Going Long Hungarian Bonds? You Betcha

Business Monitor’s Emerging Europe team has been cautious regional financial markets over the past several weeks, holding a neutral position across asset classes in the company’s in-house market portfolio since June 12. The long equity positions the team had held through the end of March to early June continue to look shaky amid technical signs of consolidation or further sideways trading. With the equity market looking less convincing, the team has sought out opportunities in the fixed income market, where local debt securities, especially in central Europe (Hungary, Czech, Poland) have suddenly made major gains. As a result, the CEE team has jumped back into the market, initiating a long Hungarian 3-year treasury bond view when the yield was at 9.51%. Since then, the yield has fallen 26bps to 9.25%.

Hungary 3-year treasury bond, yield (%)

Hungary 3-year treasury bond, yield (%)

From a fundamental perspective, this call sounds counterintuitive. BMI has long cautioned that Hungary would be a regional underperformer while simultaneously stressing that expansionary fiscal policy would make government fixed income a particularly uninspiring investment. After all wasn’t it in Hungary that a government bond auction failed in Q408 sparking the financial crisis there?

To be sure, I’ll admit that the call didn’t seem to gel with some of the core macroeconomic views that had been presented for some time by the team, but the justifications for short-term gains are compelling. First, the technicals simply cannot be ignored. The 3-year treasury (and its 5-year counterpart) have smashed through 18-month trendline resistance at the end of June, pushing back into the single digits for the first time since December.

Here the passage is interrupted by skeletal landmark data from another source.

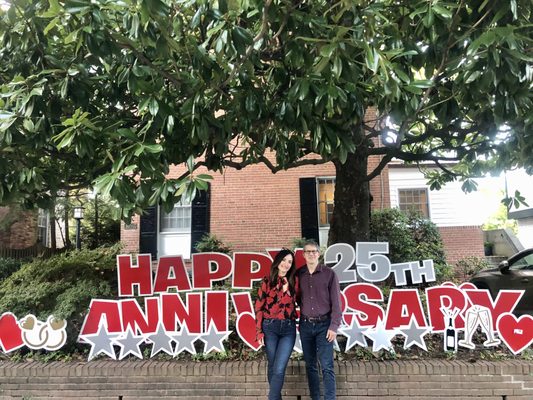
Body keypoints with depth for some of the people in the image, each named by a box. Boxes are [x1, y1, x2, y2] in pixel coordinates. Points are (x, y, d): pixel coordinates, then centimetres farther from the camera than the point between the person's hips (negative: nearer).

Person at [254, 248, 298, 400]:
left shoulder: (293, 281, 6)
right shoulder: (267, 281, -1)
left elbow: (290, 302, 8)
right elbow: (259, 307, -1)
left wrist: (285, 288, -6)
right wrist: (259, 331, -4)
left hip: (288, 328, 1)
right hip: (270, 327, -1)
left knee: (279, 369, -7)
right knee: (272, 367, 12)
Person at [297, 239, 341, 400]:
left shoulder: (329, 274, -4)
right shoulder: (298, 274, 3)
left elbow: (336, 302, -5)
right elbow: (297, 298, 9)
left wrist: (334, 326, -10)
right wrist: (301, 321, -2)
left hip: (324, 324, -3)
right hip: (305, 325, 3)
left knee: (326, 366, -3)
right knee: (310, 365, 12)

Second, the stabilisation of the financial markets globally over the past three months has significantly altered the short-term risk profile for Hungarian local debt. Namely, we have seen a marked stabilisation in the Hungarian forint which will be crucial for opening rate cuts by the National Bank of Hungary (NBH). Having to defend the currency after the October financial crisis has meant that Hungary is the only major economy in CEE to have not engaged in sharp monetary easing H109. Since the beginning of the year, Hungary has only cut by 25bps to bring its base rate to 9.50%, whereas Turkey has cut by 625bps (to 8.75%) and Poland by 75bps (to 3.75%). With the forint having appreciated by 15.5% since its record low in 2008, there are now increasingly dovish signals from the Hungarian monetary council, especially as aggregate demand remains in a sharp contractionary phase.

To be sure, the opportunity in Hungarian fixed income reflects the greater potential in the market as investors price out the crisis risks they had originally priced in during the fourth quarter. Of course, big caveats remain and I do not intend on ignoring the core macroeconomic view for the country, which remains very weak. Fiscal concerns remain prominent and ultimately, I cannot see the NBH being able to cut aggressively as risks of another forint sell-off continue into 2010. While I see solid scope for yield compression towards 8.0%, I don’t see a break lower than that.